At one of the regular meetings in and hosted by Gourdon School, Senior Citizens were told of the planned "Guid Gurden Words" Glossary being compiled as part of their 'Gourdon in the Past' and  'Gourdon and the Maggie Law' Projects by Primary 5, and were invited to contribute.  Word spread and contributions flowed in from young and old, past and present Gurdeners.  The P5 Booklet has aroused great interest in the Village, with people discussing different aspects of different words and suddenly remembering more and more words from their past usage.
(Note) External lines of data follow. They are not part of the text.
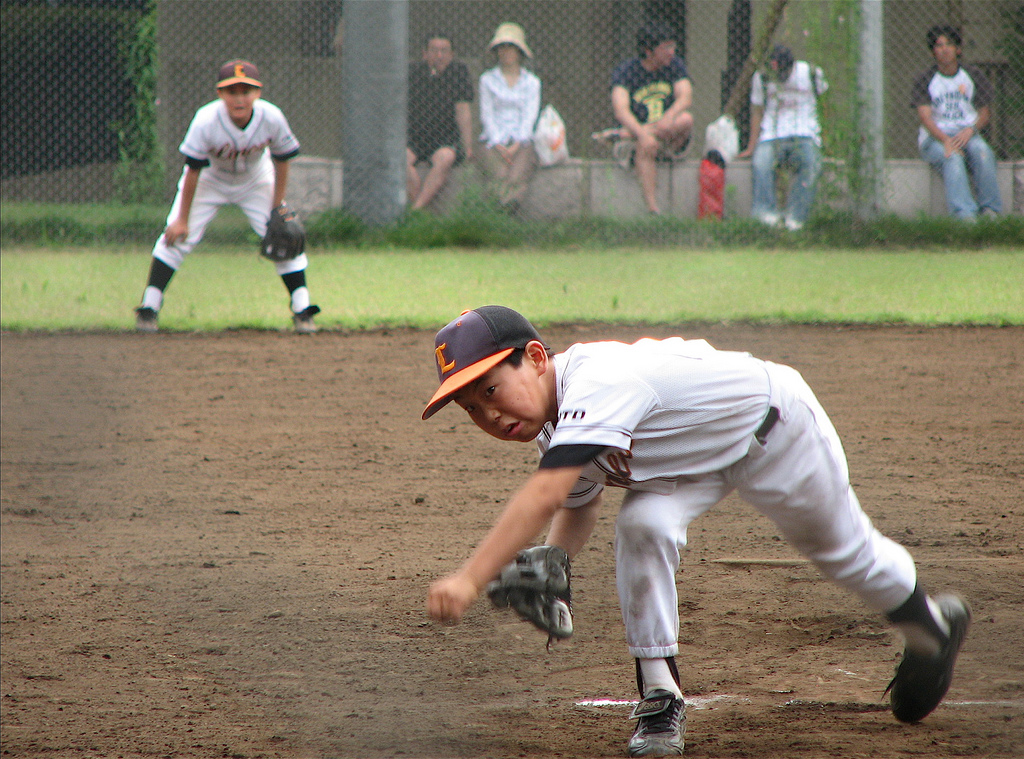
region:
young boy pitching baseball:
[407, 294, 977, 754]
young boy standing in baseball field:
[122, 55, 334, 334]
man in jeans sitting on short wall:
[904, 17, 1012, 233]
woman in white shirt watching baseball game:
[471, 10, 549, 235]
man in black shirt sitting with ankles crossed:
[398, 25, 482, 235]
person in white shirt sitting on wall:
[727, 36, 842, 243]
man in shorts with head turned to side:
[586, 17, 701, 226]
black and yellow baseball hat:
[414, 298, 547, 426]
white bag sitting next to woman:
[523, 98, 578, 169]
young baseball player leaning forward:
[126, 50, 335, 341]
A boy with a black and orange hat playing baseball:
[133, 56, 323, 338]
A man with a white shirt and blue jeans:
[908, 25, 1011, 232]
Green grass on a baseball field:
[0, 243, 1022, 338]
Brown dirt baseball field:
[2, 331, 1018, 756]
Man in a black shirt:
[399, 29, 477, 214]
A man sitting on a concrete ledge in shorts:
[595, 25, 697, 225]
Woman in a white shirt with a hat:
[475, 23, 545, 230]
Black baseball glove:
[487, 549, 577, 644]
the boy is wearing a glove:
[416, 304, 968, 753]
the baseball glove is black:
[485, 543, 575, 654]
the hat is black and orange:
[422, 303, 547, 418]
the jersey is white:
[531, 332, 773, 507]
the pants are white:
[615, 356, 914, 657]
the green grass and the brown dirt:
[1, 244, 1022, 754]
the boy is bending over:
[133, 62, 324, 334]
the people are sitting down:
[403, 18, 1001, 233]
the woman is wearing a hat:
[478, 21, 539, 219]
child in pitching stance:
[401, 300, 970, 756]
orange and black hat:
[423, 308, 521, 422]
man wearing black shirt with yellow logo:
[607, 16, 699, 212]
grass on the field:
[4, 228, 1016, 311]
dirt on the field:
[7, 326, 1001, 753]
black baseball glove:
[489, 557, 576, 638]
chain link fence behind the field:
[12, 10, 1012, 258]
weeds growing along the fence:
[3, 187, 1022, 242]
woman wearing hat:
[483, 10, 554, 206]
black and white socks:
[145, 247, 313, 314]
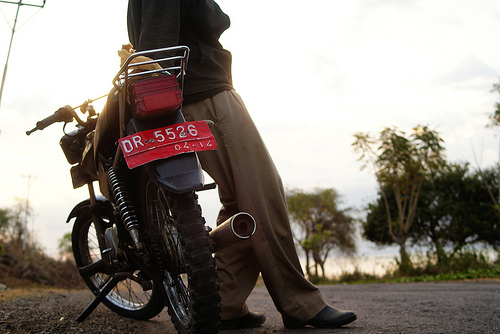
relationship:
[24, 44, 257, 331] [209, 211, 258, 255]
motorcycle has an exhast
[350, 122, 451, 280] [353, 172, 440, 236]
tree has branches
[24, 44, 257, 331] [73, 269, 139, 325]
motorcycle has kickstand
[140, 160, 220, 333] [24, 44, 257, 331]
tire in back of motorcycle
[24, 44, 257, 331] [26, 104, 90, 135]
motorcycle has handle bar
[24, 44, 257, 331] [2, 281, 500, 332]
motorcycle on top of road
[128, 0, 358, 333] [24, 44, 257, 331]
person leaning on motorcycle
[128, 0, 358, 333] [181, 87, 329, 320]
person wearing pants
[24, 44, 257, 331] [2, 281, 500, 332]
motorcycle on black road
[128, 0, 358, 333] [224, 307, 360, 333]
person wearing black shoes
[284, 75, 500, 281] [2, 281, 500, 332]
trees near road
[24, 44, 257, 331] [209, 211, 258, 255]
motorcycle has a exhast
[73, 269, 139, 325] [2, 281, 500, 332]
kickstand on top of road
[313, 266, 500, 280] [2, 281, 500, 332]
grass near road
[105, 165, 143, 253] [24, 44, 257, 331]
shocks on motorcycle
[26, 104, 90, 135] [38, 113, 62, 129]
handle bar has a brake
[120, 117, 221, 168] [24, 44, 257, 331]
license plate on motorcycle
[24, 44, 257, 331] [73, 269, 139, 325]
motorcycle has a kickstand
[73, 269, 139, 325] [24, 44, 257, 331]
kickstand holding motorcycle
Although a number of words may be termed specifically Gurden, many more are Standard Scots words, with Gurden pronunciation and spelling: Gurden words are Scots words and vice and versa. Both Gurden and Scots words have acquired several later alternative spellings over the years as Scots declined as the nation’s language – the language of the royal court, the law courts, of Scots poetry and writings, of legal documents, with the Union of the Crowns when James VI of Scotland became James I of the United Kingdom (1603) and with the dissolving of the Scottish Parliament, with the Union of the Scottish and English Parliaments (1707), among other factors.  Nevertheless Scots survived and lives on today though depleted.


I hope this Glossary will prove useful not only to pupils in schools for their writings in Scots and research into different aspects of Scotland for projects and other pursuits but also for the public in general who wish to see Scots continue and flourish.  I also hope that the contributors will enjoy tracking their words in the Glossary and reviving memories of the Scots of their youth.